- **Try it**
Your answer must be every line of the data that holds the string "positivity".

- **Data shown**
# # # #
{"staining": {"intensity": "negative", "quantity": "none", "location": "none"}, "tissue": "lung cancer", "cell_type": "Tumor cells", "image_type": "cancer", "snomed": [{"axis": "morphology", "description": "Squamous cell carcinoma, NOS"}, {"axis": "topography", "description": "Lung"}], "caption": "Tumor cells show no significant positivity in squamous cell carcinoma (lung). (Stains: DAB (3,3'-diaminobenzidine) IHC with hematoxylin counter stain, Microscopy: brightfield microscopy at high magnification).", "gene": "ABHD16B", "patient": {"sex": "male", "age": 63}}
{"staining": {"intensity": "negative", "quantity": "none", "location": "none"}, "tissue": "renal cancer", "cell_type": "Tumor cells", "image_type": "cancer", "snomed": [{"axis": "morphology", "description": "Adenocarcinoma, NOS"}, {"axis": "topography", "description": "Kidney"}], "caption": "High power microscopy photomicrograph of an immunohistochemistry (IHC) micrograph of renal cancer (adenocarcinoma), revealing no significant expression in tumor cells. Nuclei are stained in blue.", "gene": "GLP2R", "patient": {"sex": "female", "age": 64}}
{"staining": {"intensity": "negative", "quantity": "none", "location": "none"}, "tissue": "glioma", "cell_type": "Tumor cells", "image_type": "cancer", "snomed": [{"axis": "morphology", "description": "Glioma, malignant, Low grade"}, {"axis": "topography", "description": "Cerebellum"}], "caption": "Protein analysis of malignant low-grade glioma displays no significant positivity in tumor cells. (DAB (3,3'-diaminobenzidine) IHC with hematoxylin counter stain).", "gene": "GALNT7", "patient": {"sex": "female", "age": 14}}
# # # #
- **Answer space**
{"staining": {"intensity": "negative", "quantity": "none", "location": "none"}, "tissue": "lung cancer", "cell_type": "Tumor cells", "image_type": "cancer", "snomed": [{"axis": "morphology", "description": "Squamous cell carcinoma, NOS"}, {"axis": "topography", "description": "Lung"}], "caption": "Tumor cells show no significant positivity in squamous cell carcinoma (lung). (Stains: DAB (3,3'-diaminobenzidine) IHC with hematoxylin counter stain, Microscopy: brightfield microscopy at high magnification).", "gene": "ABHD16B", "patient": {"sex": "male", "age": 63}}
{"staining": {"intensity": "negative", "quantity": "none", "location": "none"}, "tissue": "glioma", "cell_type": "Tumor cells", "image_type": "cancer", "snomed": [{"axis": "morphology", "description": "Glioma, malignant, Low grade"}, {"axis": "topography", "description": "Cerebellum"}], "caption": "Protein analysis of malignant low-grade glioma displays no significant positivity in tumor cells. (DAB (3,3'-diaminobenzidine) IHC with hematoxylin counter stain).", "gene": "GALNT7", "patient": {"sex": "female", "age": 14}}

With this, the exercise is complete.